MSCA Conference speakers - Thomas Breda

Thomas Breda is associate professor at Paris School of Economics, full-time junior researcher at CNRS, and director of the programme Employment and Labour at the Institute for Public Policy.

He has graduated from Ecole normale supérieure (ENS-PSL) and holds a PhD from Ecole des hautes études en sciences sociales (EHESS). His research in labor economics aims at developing new strategies to measure inequalities or discriminations and their social and institutional causes. He is interested in three types of institutions in the broadest sense: gender norms, worker representation systems, and labor taxation. Some of his original contributions focus on gender inequalities and the collective representation of employees.
They uncover new forms of discriminations; e.g., against union representatives in firms having industrial disputes, or against the gender that is numerically dominant in a given academic field. His research is published both as articles in international journals such as Science, PNAS or the Economic Journal and as books or articles in French.

He will take part in the 2022 MSCA conference, in the first workshop on gender equality in science.

 

 


 

A few more words

Thomas Breda speaks about his work and his participation in the conference.

Introduce yourself briefly. What are you currently working on?

I am an economist working on inequalities on the labor market, with a focus on gender inequality. I am currently working on designing new ways of measuring gender stereotypes on a large scale using large surveys available in several countries.
 

You will participate in the conference as part of the gender equality workshop, why does this topic matter to you?

Broadly speaking, I am interested in my research in the interplay between “market forces” (e.g. supply and demand) and institutions or social norms on the labor market.
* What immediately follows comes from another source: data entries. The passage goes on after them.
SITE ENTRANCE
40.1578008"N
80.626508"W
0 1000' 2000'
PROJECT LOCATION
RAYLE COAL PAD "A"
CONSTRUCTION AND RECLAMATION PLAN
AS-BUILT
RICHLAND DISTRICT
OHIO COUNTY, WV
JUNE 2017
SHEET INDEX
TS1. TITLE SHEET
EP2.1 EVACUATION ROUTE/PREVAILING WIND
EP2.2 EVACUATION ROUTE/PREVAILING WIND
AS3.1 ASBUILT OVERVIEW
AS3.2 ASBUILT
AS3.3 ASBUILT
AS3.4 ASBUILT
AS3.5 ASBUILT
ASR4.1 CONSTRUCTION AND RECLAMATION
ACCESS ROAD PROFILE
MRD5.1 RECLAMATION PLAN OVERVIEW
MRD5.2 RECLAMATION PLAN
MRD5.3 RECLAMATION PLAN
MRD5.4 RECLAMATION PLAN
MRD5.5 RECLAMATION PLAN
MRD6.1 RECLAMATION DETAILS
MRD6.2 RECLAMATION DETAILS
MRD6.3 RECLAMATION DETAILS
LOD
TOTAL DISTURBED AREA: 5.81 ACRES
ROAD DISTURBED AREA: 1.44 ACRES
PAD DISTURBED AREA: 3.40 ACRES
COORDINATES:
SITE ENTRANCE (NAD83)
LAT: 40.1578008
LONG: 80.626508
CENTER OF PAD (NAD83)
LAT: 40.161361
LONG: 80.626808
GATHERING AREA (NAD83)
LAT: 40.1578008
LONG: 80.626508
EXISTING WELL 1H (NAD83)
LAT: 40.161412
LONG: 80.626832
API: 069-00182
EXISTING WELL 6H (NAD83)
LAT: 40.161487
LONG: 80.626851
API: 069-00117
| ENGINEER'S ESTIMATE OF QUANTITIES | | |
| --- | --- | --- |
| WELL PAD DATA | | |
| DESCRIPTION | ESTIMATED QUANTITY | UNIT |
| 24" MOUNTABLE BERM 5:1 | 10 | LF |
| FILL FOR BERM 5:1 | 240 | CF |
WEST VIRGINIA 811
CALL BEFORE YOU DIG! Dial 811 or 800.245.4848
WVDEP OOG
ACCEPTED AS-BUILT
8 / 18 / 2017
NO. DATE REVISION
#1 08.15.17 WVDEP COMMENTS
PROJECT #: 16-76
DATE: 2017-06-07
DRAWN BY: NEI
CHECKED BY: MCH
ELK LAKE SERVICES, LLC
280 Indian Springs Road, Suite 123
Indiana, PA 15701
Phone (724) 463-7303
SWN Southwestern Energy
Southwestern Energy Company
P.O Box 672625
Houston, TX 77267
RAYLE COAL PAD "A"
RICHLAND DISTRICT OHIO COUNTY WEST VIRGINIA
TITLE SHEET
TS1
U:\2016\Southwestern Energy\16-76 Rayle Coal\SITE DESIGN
Gender is a key dimension to understand this interplay. It generates large differences in careers, wages, type of jobs, etc. These differences almost always lead to objective economic inequalities (the outcomes are better for men than women) with no clear counterpart in terms of economic efficiency or performance.
 

One of your key research subject is gender equality. In your view, what role do companies and research centers play in this issue?

When a research paper is jointly written by a man and a woman, the woman usually get less credit for the publication.

They of course play a key role as making the workplace more inclusive and diverse is a milestone toward reaching gender equality. Talking about academia in particular, they have been a lot of empirical studies showing among other things that women are not systematically discriminated in academic careers but that researchers can hold various type of biases possibly making their careers more difficult. For example, it has been shown that when a research paper is jointly written by a man and a woman (in fields where the alphabetic order is used), the woman usually get less credit for the publication. This reveals how researchers tend to evaluate the contribution of men and women to a piece of work that is done jointly. Research centers should first connect more with existing research on gender equality in academia in order to provide objective ad unbiased information that all researchers are able to process and understand. They should use the existing evidence to identify what are the priorities. For example, it is often useful to offer (or impose) training on diversity and gender biases.
 

What advice you could give to young MSCA scientists to address this issue in their scientific career?

Gaining awareness of the existing challenges and problems is already a good step toward limiting them! I encourage MSCA scientists of all genders to increase their understanding of gender inequality in academia and its possible causes.